Wednesday, 21 January 2015

IBM HTTP Server - Custom Logging for Additional Intel

For my current project, I had an interesting discussion with one of our test team, when I was explaining one of my reasons for beating up our developers - the developers, whilst lovely people, were publishing URLs that go directly to the back-end servers ( WAS, BPM, IIB etc. ) rather than going via the front-end IBM HTTP Server boxes.

I then showed how we can then configure the IHS logs to deliver additional metrics, to further assist in the analysis of test results.

This includes content from IHS and also from the down-stream WebSphere Application Server (WAS), the latter representing BPM, ODM, IIB etc.
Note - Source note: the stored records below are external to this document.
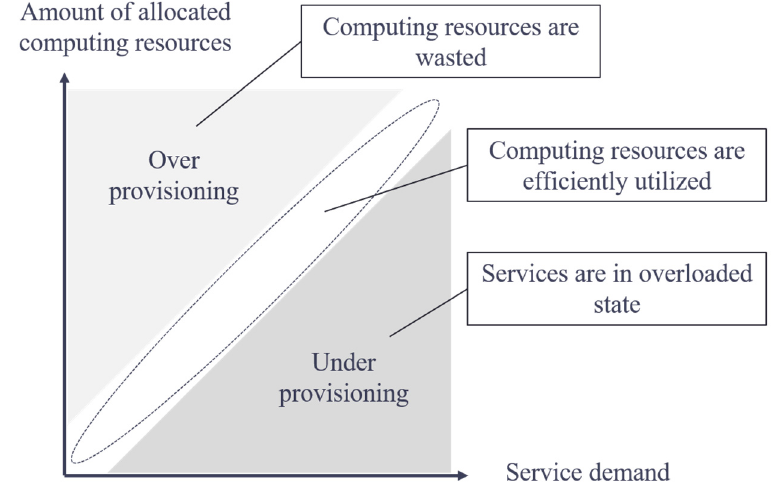
Figure 1. Resource management of cloud-hosted services.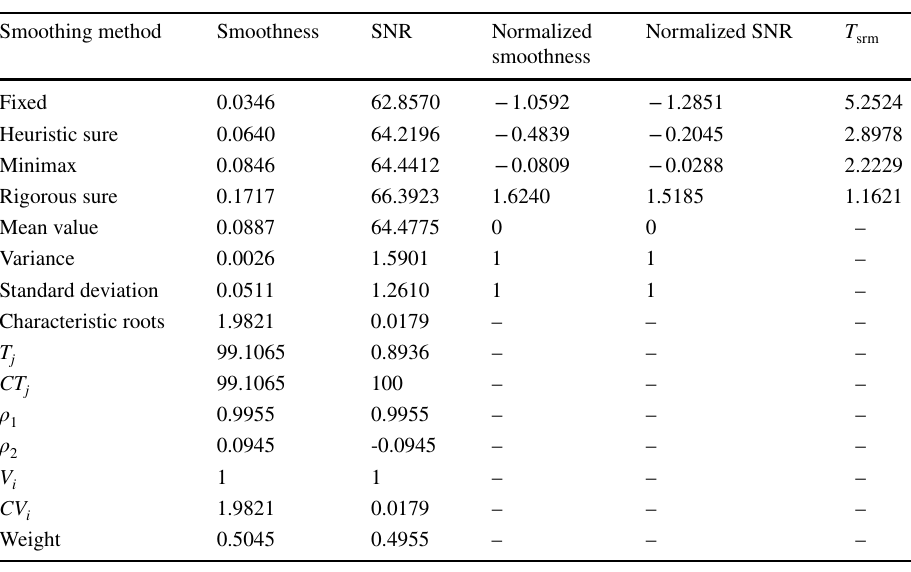
Table 2 Results of wavelet denoising and PCA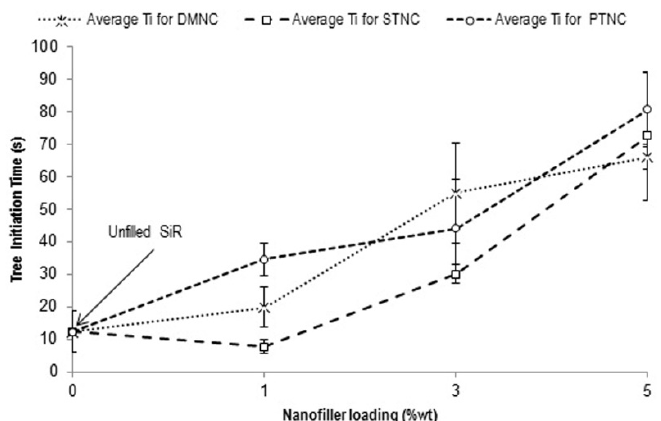
Figure 6. Tree initiation time for directly mixed nanocomposites (DMNC), silane-treated nanocomposites (STNC), and plasma-treated nanocomposites (PTNC).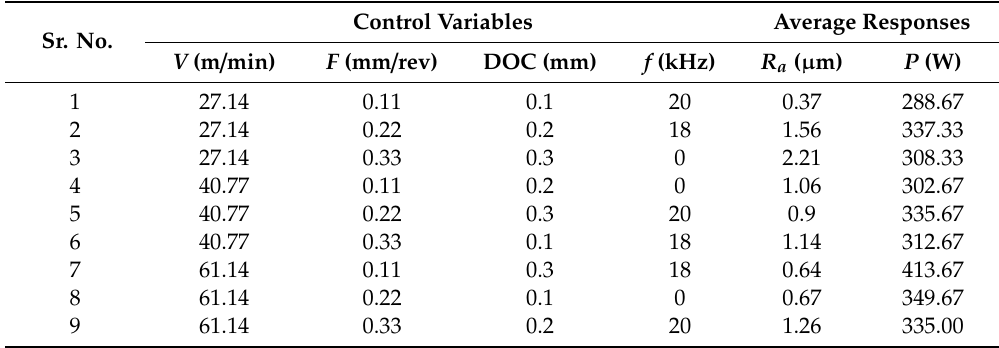
Table 4. Design and experimental results of the L 9 orthogonal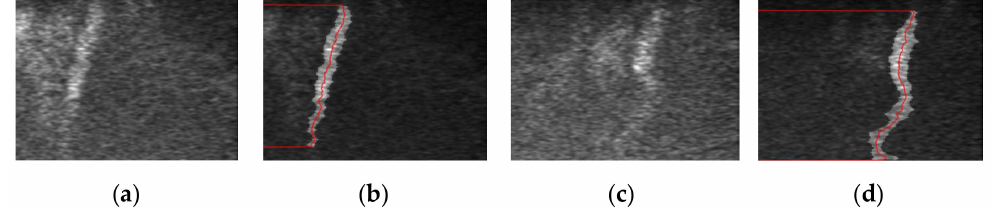
Figure 2. Experimental results of real-time curve tracing. ( a ) The 10th frame image of shear wave propagation in homogeneous region. ( b ) Tracing curve of (a). ( c ) The 30th frame image of shear wave propagation in the region containing a 60 kPa inclusion. ( d ) Tracing curve of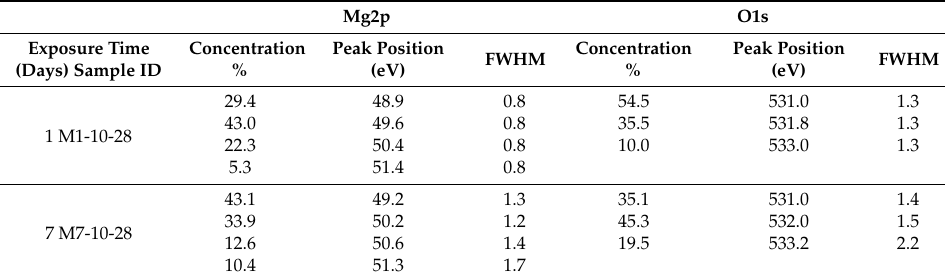
Figure 13. Mg2p concentration for samples exposed to 10% CO 2 for one and seven days.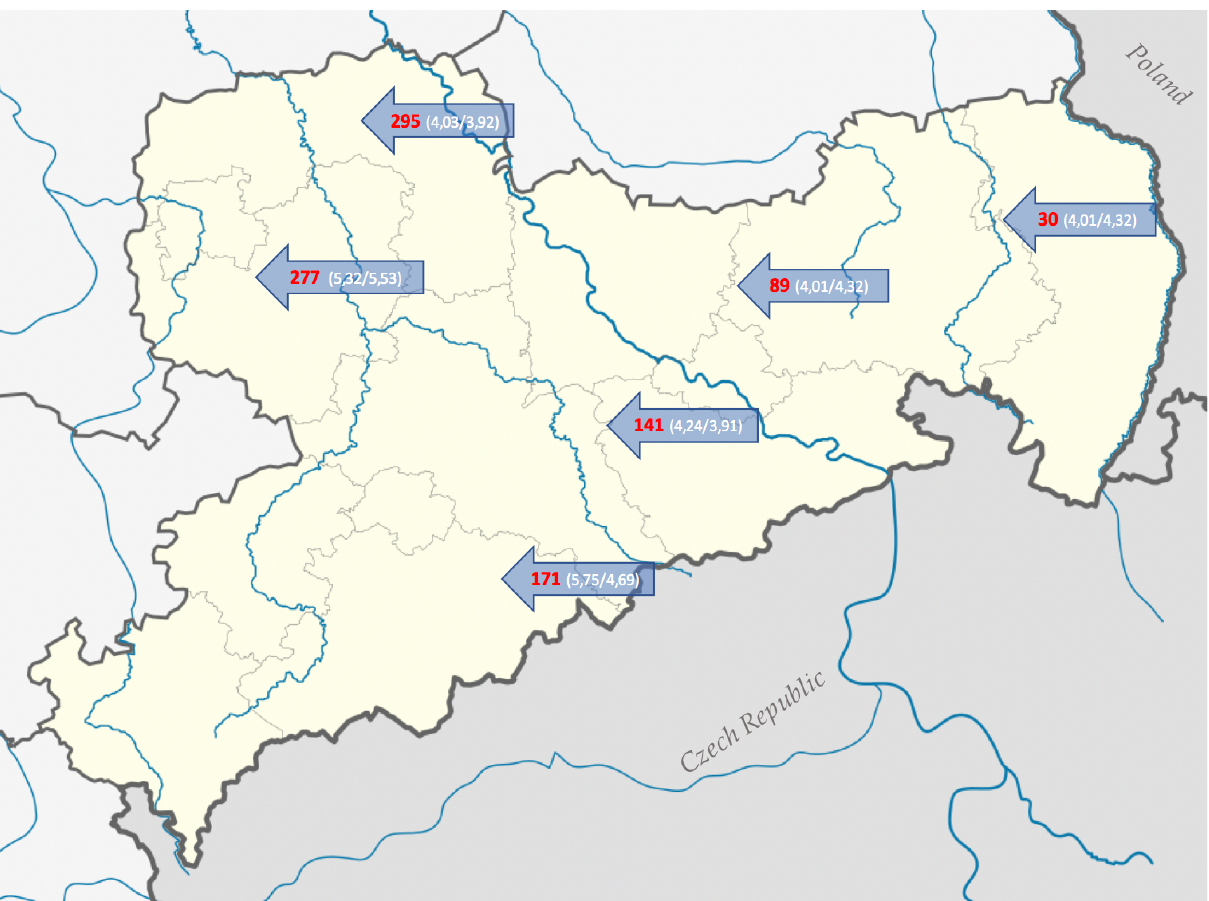
Figure 1. Collection spots of the soil samples. Official names by the authority of Sachsenforst, Pirna, Germany (arrows, red), the numbers in brackets describe the pH of top soil (first number) and mineral soil (second number). Forest stand of soil 277 and 89 is deciduous forest, of 171 and 141 spruce forest and of 295 and 30 pine forest. Map credit [18] (Original Author: TUBS; license link: https: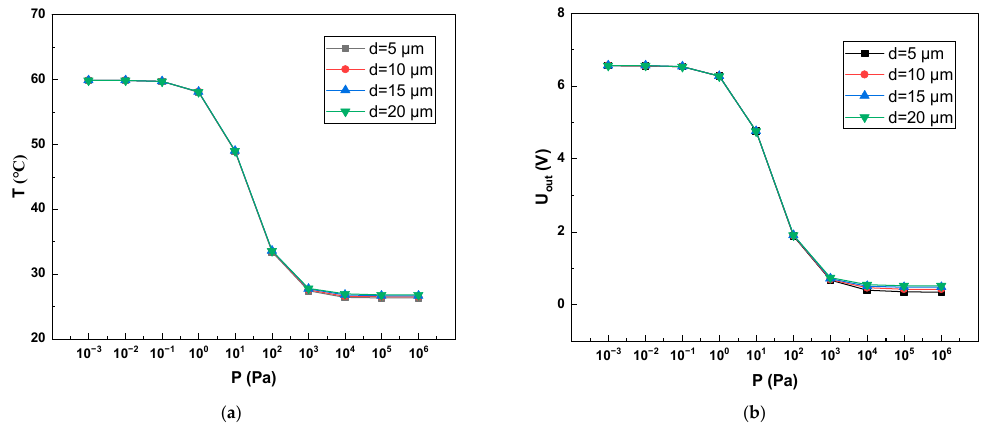
Figure 9. Range of Pirani gauge at different cavity depths. ( a ) Variation of Pirani gauge VOx temperature with pressure at different cavity depths; ( b ) Variation of Pirani gauge output voltage with pressure at different cavity depths.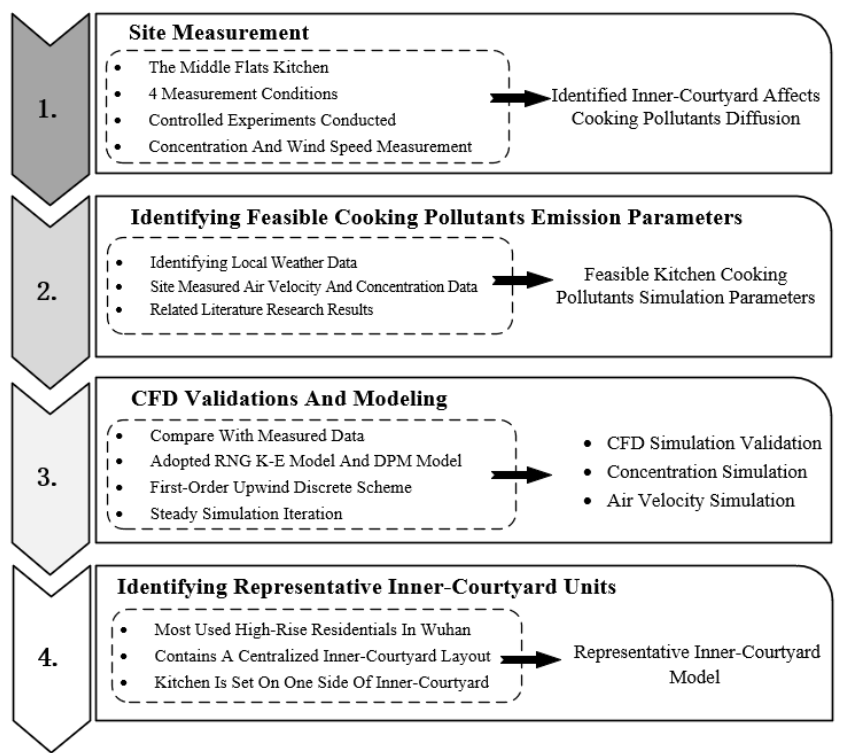
Figure 2. Outline of methodology.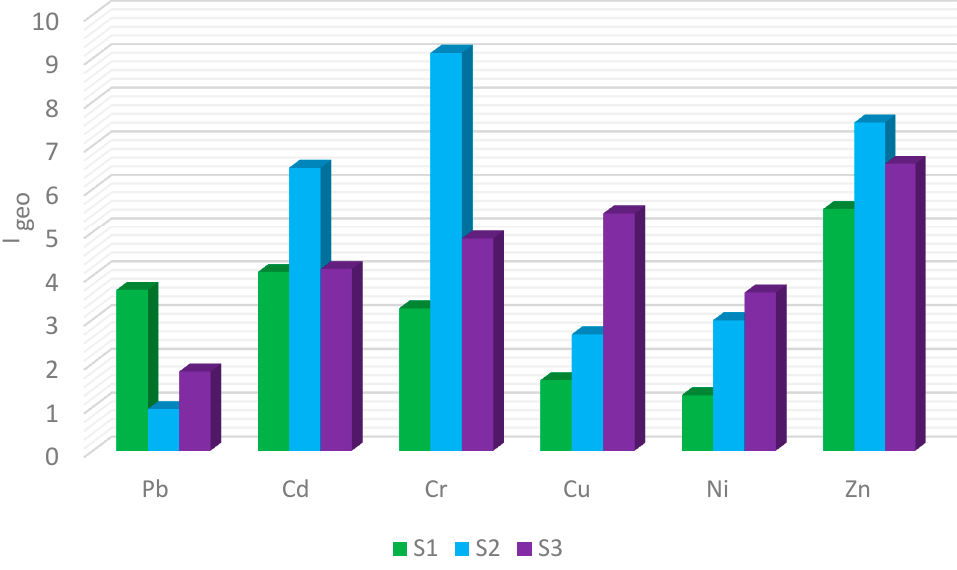
Figure 2. The geoaccumulation index ( I geo ) of HMs in SS.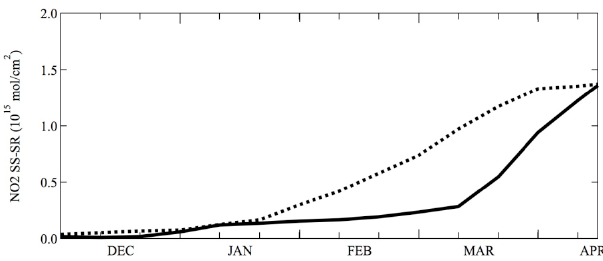
Fig. 4. Amplitude of the NO 2 diurnal cycle inside (solid line) and outside (dotted line) the vortex.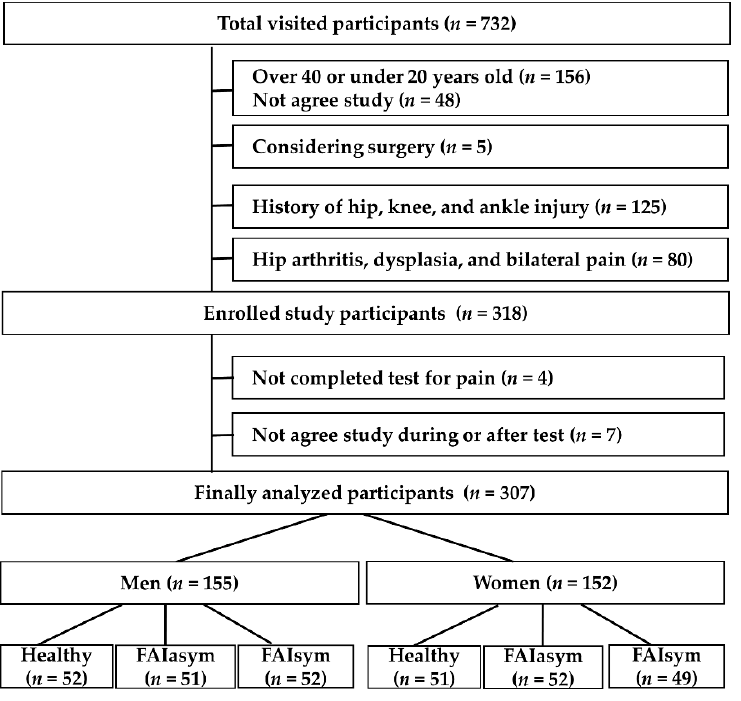
Figure 2. Participant’s exclusion and inclusion process.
Here's an example from my own environment: -

Request: GET /images/notes.gif HTTP/1.1 // Status: 304 // Source: 192.168.8.1 // Seconds: 0 // Microseconds: 453
Request: GET /images/background.gif HTTP/1.1 // Status: 304 // Source: 192.168.8.1 // Seconds: 0 // Microseconds: 215
Request: GET /images/help.gif HTTP/1.1 // Status: 304 // Source: 192.168.8.1 // Seconds: 0 // Microseconds: 180
Request: GET /index.html HTTP/1.1 // Status: 200 // Source: 192.168.8.1 // Seconds: 0 // Microseconds: 1247
Request: GET /index2.html HTTP/1.1 // Status: 404 // Source: 192.168.8.1 // Seconds: 0 // Microseconds: 411
Request: GET /snoop HTTP/1.1 // Status: 200 // Source: 192.168.8.1 // Seconds: 0 // Microseconds: 78081


Here I'm showing: -

Request - HTTP method, URI pattern and protocol
HTTP Status Code - 200 = OK, 404 = Not Found, 500 = Internal Server Error
Source IP Address - Where the request is coming from
Duration - Seconds
- Microseconds


configured thus: -

LogFormat "Request: %r // Status: %s // Source: %a // Seconds: %T // Microseconds: %D" dave
CustomLog logs/access_log dave

in httpd.conf.

There are, however, a whole slew of additional parameters that we can use: -

%%   The percent sign
%a    Remote IP-address
%A    Local IP-address
%B    Size of response in bytes, excluding HTTP headers.
%b    Size of response in bytes, excluding HTTP headers. In CLF format, i.e. a '-' rather than a 0 when no bytes are sent.
%{Foobar}C    The contents of cookie Foobar in the request sent to the server.
%D    The time taken to serve the request, in microseconds.
%{FOOBAR}e    The contents of the environment variable FOOBAR
%f    Filename
%h    Remote host
%H    The request protocol
%{Foobar}i    The contents of Foobar: header line(s) in the request sent to the server.
%l    Remote logname (from identd, if supplied). This will return a dash unless mod_ident is present and IdentityCheck is set On.
%m    The request method
%{Foobar}n    The contents of note Foobar from another module.
%{Foobar}o    The contents of Foobar: header line(s) in the reply.
%p    The canonical port of the server serving the request
%P    The process ID of the child that serviced the request.
%{format}P    The process ID or thread id of the child that serviced the request. Valid formats are pid, tid, and hextid. hextid requires APR 1.2.0 or higher.
%q    The query string (prepended with a ? if a query string exists, otherwise an empty string)
%r    First line of request
%s    Status. For requests that got internally redirected, this is the status of the *original* request --- %>s for the last.
%t    Time the request was received (standard english format)
%{format}t    The time, in the form given by format, which should be in strftime(3) format. (potentially localized)
%T    The time taken to serve the request, in seconds.
%u    Remote user (from auth; may be bogus if return status (%s) is 401)
%U    The URL path requested, not including any query string.
%v    The canonical ServerName of the server serving the request.
%V    The server name according to the UseCanonicalName setting.
%X    Connection status when response is completed:
X =   connection aborted before the response completed.
+ =   connection may be kept alive after the response is sent.
- =   connection will be closed after the response is sent.
(This directive was %c in late versions of Apache 1.3, but this conflicted with the historical ssl %{var}c syntax.)
%I    Bytes received, including request and headers, cannot be zero. You need to enable mod_logio to use this.
%O    Bytes sent, including headers, cannot be zero. You need to enable mod_logio to use this.